ABOUT THIS EXERCISE -
Each line of the entries, from the first to the line containing "Here you can", is to be transcribed exactly as it stands; include no other lines.

DATA FOR REVIEW -
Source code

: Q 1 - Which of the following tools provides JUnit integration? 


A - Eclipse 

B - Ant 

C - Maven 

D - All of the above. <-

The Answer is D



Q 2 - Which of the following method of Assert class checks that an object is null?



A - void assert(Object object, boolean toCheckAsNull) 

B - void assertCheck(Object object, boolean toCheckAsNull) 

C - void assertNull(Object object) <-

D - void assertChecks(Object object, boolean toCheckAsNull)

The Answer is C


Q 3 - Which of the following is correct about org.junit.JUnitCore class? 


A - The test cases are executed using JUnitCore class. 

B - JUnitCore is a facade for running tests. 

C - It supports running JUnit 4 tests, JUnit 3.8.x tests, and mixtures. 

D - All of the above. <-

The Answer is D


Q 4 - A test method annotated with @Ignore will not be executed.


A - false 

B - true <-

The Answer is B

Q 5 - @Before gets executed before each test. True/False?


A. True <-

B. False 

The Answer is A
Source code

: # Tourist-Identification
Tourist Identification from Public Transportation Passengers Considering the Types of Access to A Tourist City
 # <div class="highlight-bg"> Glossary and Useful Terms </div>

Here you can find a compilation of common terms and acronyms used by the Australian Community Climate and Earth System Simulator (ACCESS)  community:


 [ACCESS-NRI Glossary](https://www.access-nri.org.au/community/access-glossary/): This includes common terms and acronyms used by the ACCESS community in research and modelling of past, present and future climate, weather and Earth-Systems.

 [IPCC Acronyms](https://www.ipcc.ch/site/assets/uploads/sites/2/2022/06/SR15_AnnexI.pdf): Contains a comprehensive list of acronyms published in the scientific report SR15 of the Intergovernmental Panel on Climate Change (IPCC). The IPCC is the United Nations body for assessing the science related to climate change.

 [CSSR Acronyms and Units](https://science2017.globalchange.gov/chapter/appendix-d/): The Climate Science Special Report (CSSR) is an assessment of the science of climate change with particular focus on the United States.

RESPONSE FOR THIS EXERCISE -
Source code

: Q 1 - Which of the following tools provides JUnit integration? 


A - Eclipse 

B - Ant 

C - Maven 

D - All of the above. <-

The Answer is D



Q 2 - Which of the following method of Assert class checks that an object is null?



A - void assert(Object object, boolean toCheckAsNull) 

B - void assertCheck(Object object, boolean toCheckAsNull) 

C - void assertNull(Object object) <-

D - void assertChecks(Object object, boolean toCheckAsNull)

The Answer is C


Q 3 - Which of the following is correct about org.junit.JUnitCore class? 


A - The test cases are executed using JUnitCore class. 

B - JUnitCore is a facade for running tests. 

C - It supports running JUnit 4 tests, JUnit 3.8.x tests, and mixtures. 

D - All of the above. <-

The Answer is D


Q 4 - A test method annotated with @Ignore will not be executed.


A - false 

B - true <-

The Answer is B

Q 5 - @Before gets executed before each test. True/False?


A. True <-

B. False 

The Answer is A
Source code

: # Tourist-Identification
Tourist Identification from Public Transportation Passengers Considering the Types of Access to A Tourist City
 # <div class="highlight-bg"> Glossary and Useful Terms </div>

Here you can find a compilation of common terms and acronyms used by the Australian Community Climate and Earth System Simulator (ACCESS)  community:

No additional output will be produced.